The Perils of Vendors Storing PHI
Recently over 14,000 Medicare recipients of Brand New Day’s health plan had their personal records exposed due to an error from a third party vendor. According to HealthITNews, the breached data included PHI such as names, addresses, dates of birth, contact information, and Medicare ID numbers. Though this breach was unintentional, it leaves one wondering, why or how do these HIPAA violations keep occurring.
Healthcare environments have many moving parts, so much so that third parties vendors with varying specialties are required in order to provide all levels of service for patients. However, the inherent danger of such partnerships is the handling of PHI through these various services. The moment an organization grants access to this data to their partners, the uncertainty of PHI hand-off ensue.
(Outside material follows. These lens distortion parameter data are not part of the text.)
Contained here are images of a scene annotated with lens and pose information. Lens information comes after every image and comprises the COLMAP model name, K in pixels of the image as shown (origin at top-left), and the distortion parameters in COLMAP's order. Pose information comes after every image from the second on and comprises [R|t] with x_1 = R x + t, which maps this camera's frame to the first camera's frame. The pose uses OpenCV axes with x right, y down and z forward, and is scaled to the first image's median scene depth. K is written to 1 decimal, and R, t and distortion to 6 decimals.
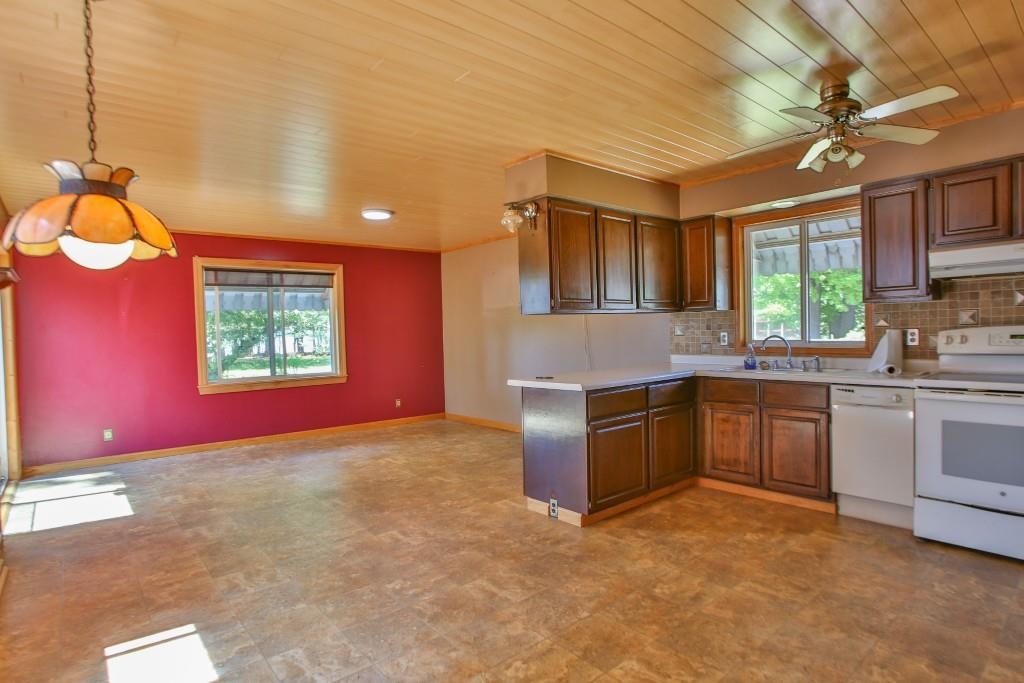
lens RADIAL K [[537.8, 0, 504.8], [0, 537.8, 345.6], [0, 0, 1]] dist [-0.057392, 0.023337]
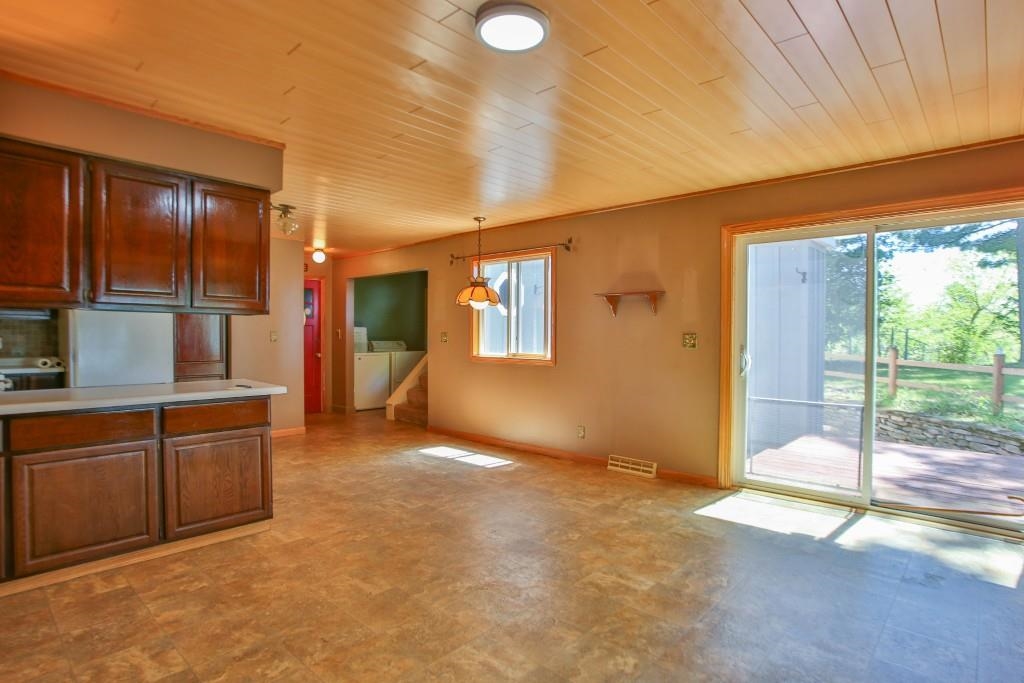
lens RADIAL K [[537.8, 0, 525.9], [0, 537.8, 346.0], [0, 0, 1]] dist [-0.057392, 0.023337]
pose [[-0.987450, 0.019820, -0.156681, -0.234463], [0.012352, 0.998747, 0.048491, -0.039907], [0.157446, 0.045947, -0.986458, 1.813538]]
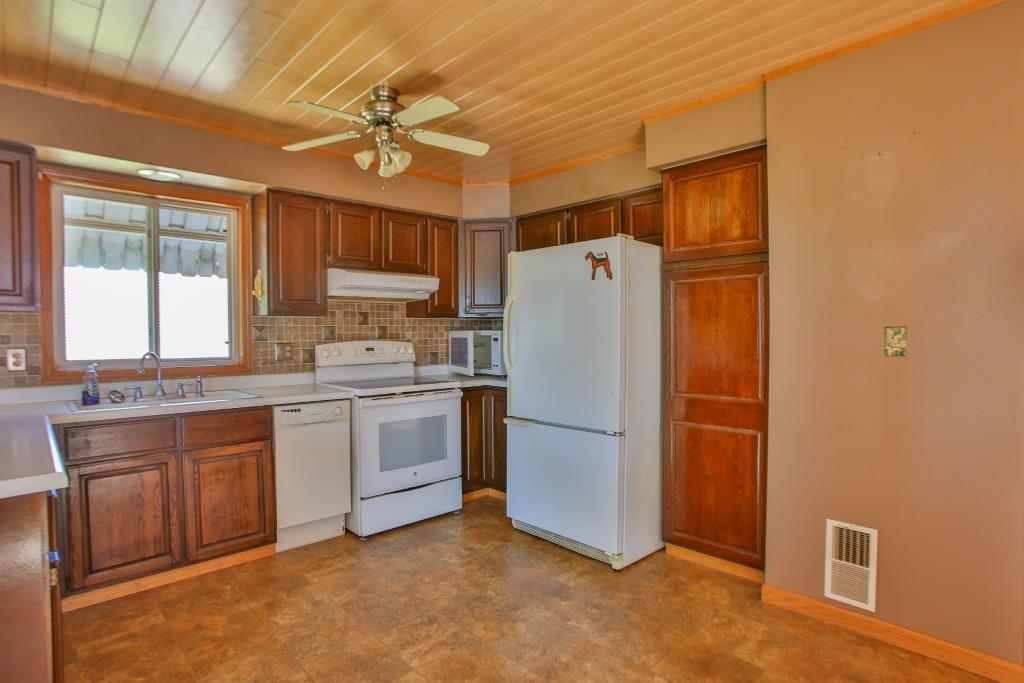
lens RADIAL K [[537.8, 0, 507.1], [0, 537.8, 340.8], [0, 0, 1]] dist [-0.057392, 0.023337]
pose [[-0.069406, 0.012836, 0.997506, -0.236021], [0.033946, 0.999369, -0.010498, -0.010107], [-0.997011, 0.033132, -0.069798, 0.568293]]
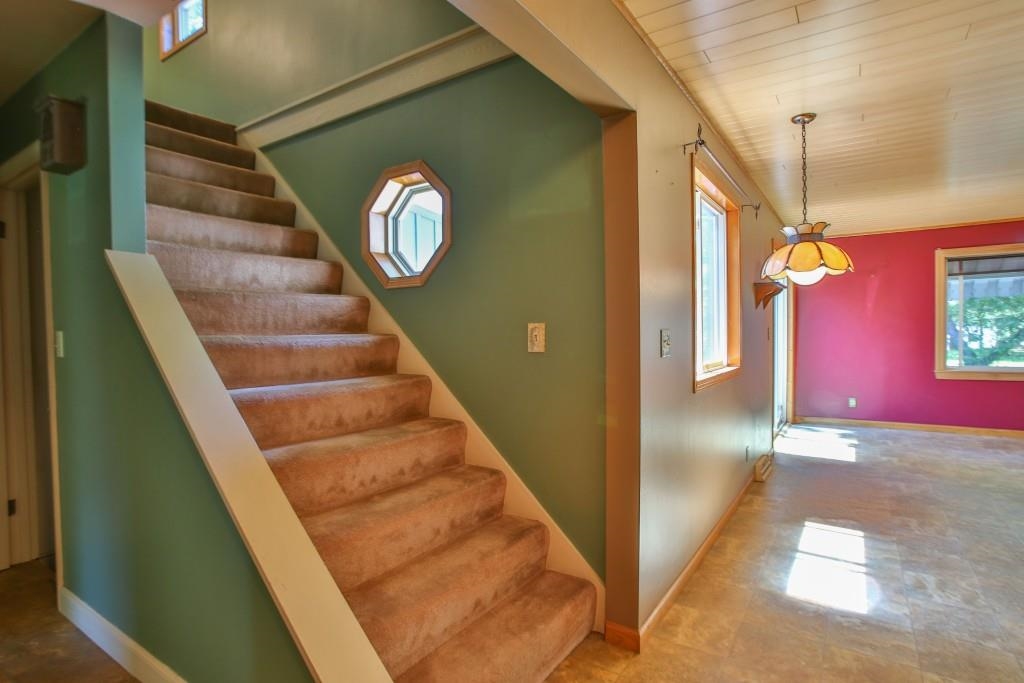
lens RADIAL K [[537.8, 0, 515.8], [0, 537.8, 338.0], [0, 0, 1]] dist [-0.057392, 0.023337]
pose [[0.289072, 0.035730, -0.956640, 0.259913], [-0.022821, 0.999276, 0.030426, -0.003050], [0.957035, 0.013037, 0.289678, -0.169057]]
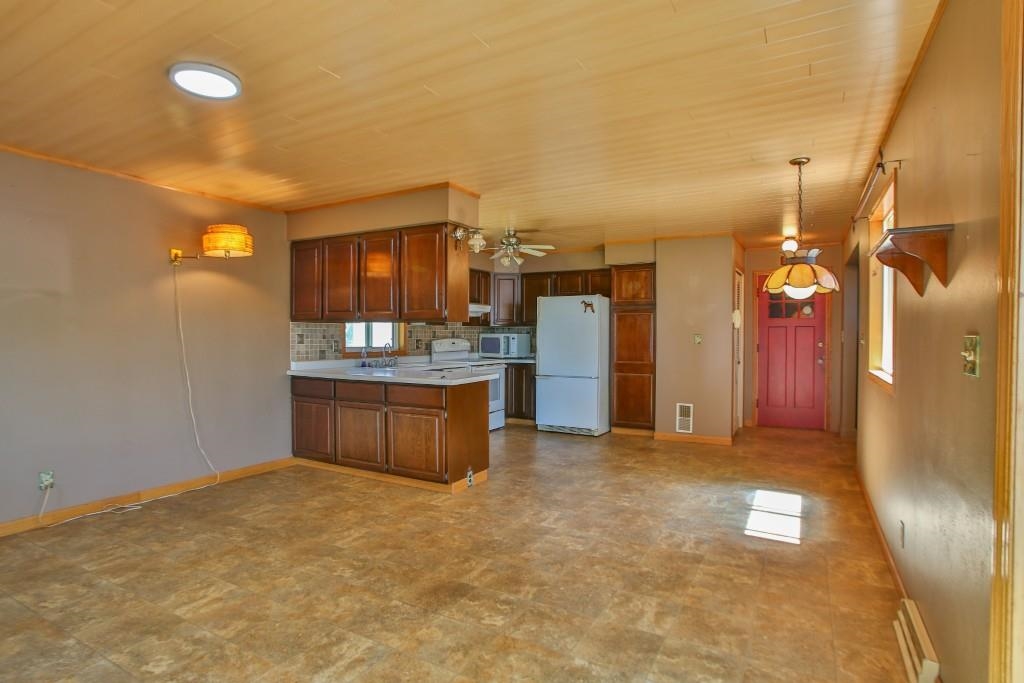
lens RADIAL K [[537.8, 0, 512.7], [0, 537.8, 344.4], [0, 0, 1]] dist [-0.057392, 0.023337]
pose [[-0.359326, 0.010312, 0.933155, -0.987426], [0.031420, 0.999506, 0.001054, -0.005532], [-0.932683, 0.029698, -0.359473, 1.199013]]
From malicious intent to basic human error, the breach of patient data can originate from many points. A vendor’s IT department could backup the PHI on a laptop for any reason. That laptop could then become lost or stolen, thus exposing patient information. Employees of third parties could also become victims of phishing scams or ransomware attacks, that makes the entire database on their internal servers vulnerable. The point really is more of a question. With such risk, how do you manage which vendors should access and store your PHI?
Our philosophy at QliqSOFT is this: If a vendor does not need PHI, then the vendor should not store PHI. That is why we developed our exclusive Cloud Pass-ThruTM architecture, which only utilizes cloud-based servers as a conduit for transferring encrypted messages between Qliq secure texting users. In contrast, legacy client-server messaging architecture stores all messages and PHI in the vendor’s cloud server creating unnecessary security risks. Keeping this data only opens vendors to potential breaches such as the one mentioned above.